| DATASET CONTENT |
***

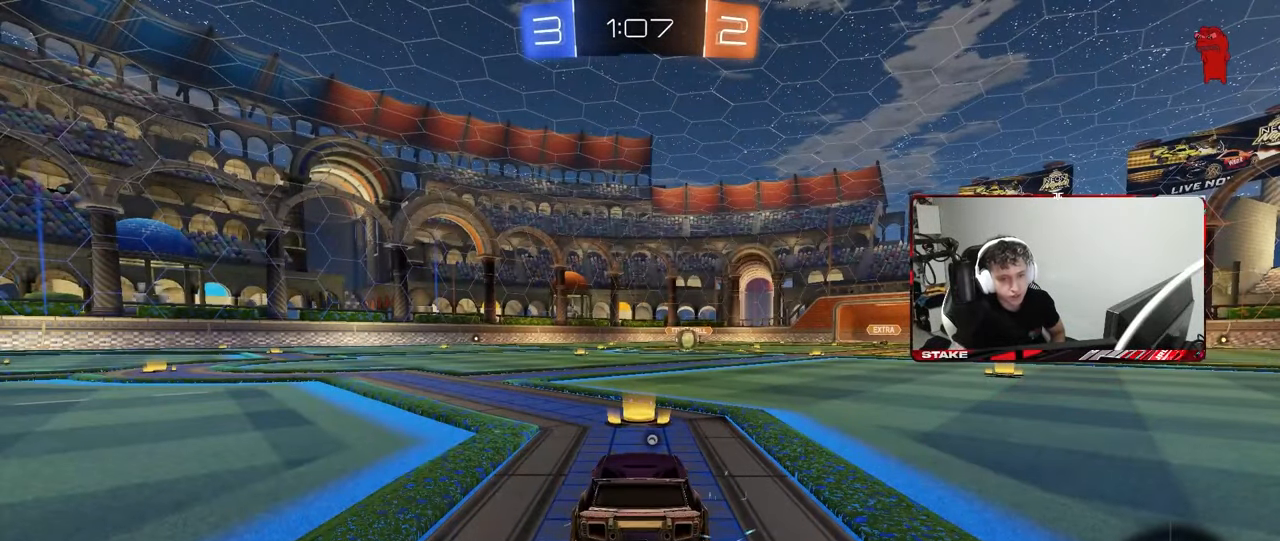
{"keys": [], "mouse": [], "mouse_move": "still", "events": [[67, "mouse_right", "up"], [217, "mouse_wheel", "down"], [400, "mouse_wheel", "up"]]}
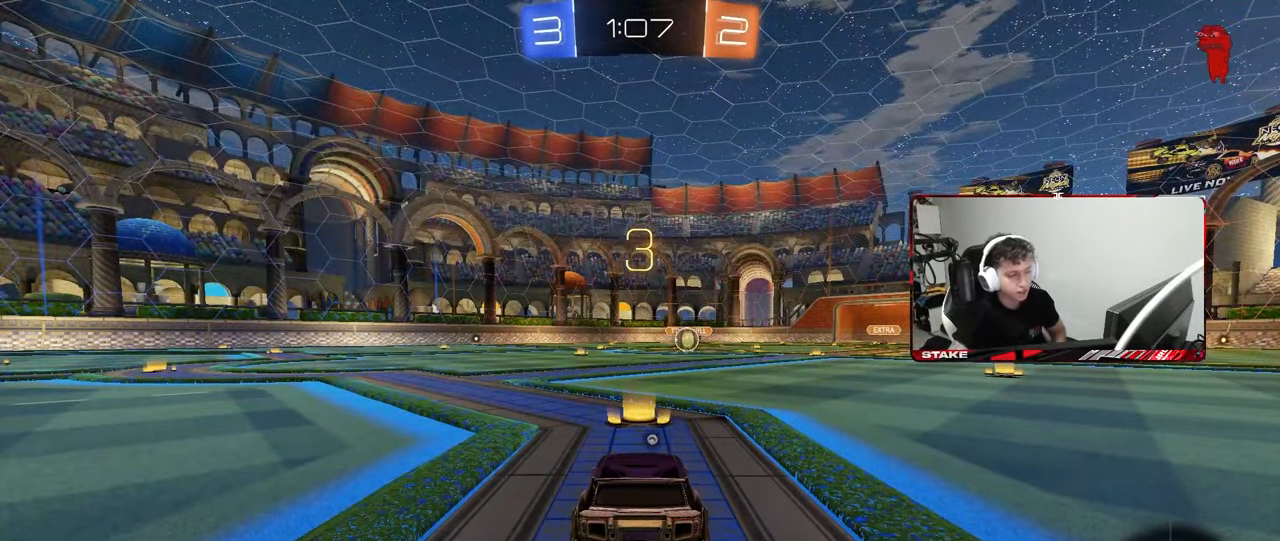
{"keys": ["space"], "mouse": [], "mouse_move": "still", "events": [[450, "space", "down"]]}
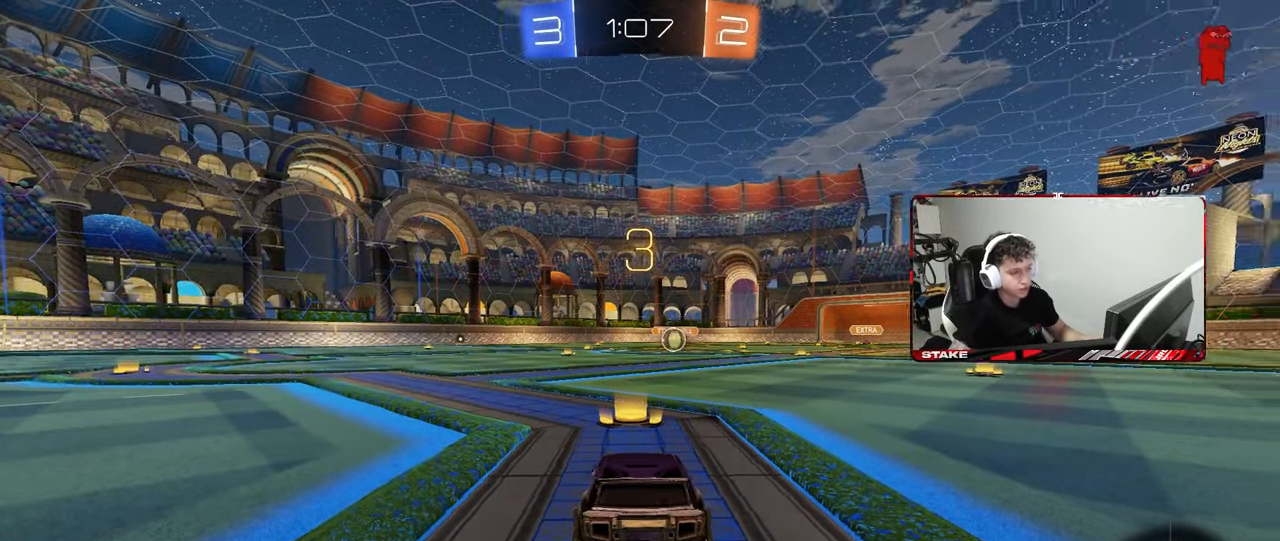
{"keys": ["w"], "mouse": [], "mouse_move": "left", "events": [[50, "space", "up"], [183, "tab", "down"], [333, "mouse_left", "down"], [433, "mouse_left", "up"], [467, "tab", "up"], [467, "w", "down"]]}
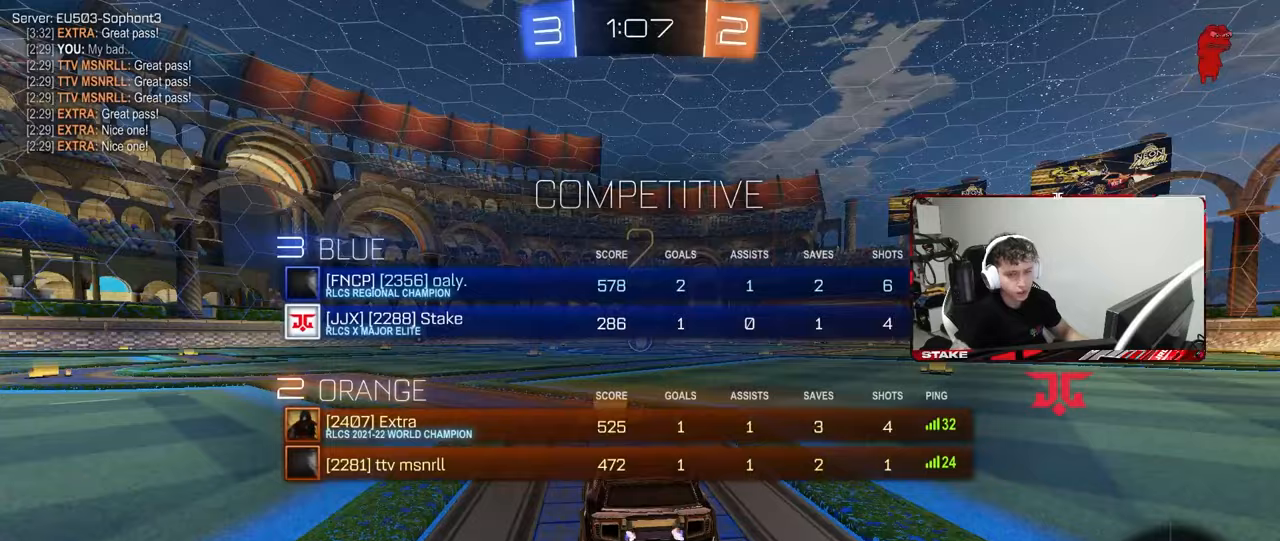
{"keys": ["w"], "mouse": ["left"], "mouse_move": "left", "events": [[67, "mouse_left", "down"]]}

***

| TASK PROMPT |
When a line in the material includes the word "still", copy it out.

| TASK SOLUTION |
{"keys": [], "mouse": [], "mouse_move": "still", "events": [[67, "mouse_right", "up"], [217, "mouse_wheel", "down"], [400, "mouse_wheel", "up"]]}
{"keys": ["space"], "mouse": [], "mouse_move": "still", "events": [[450, "space", "down"]]}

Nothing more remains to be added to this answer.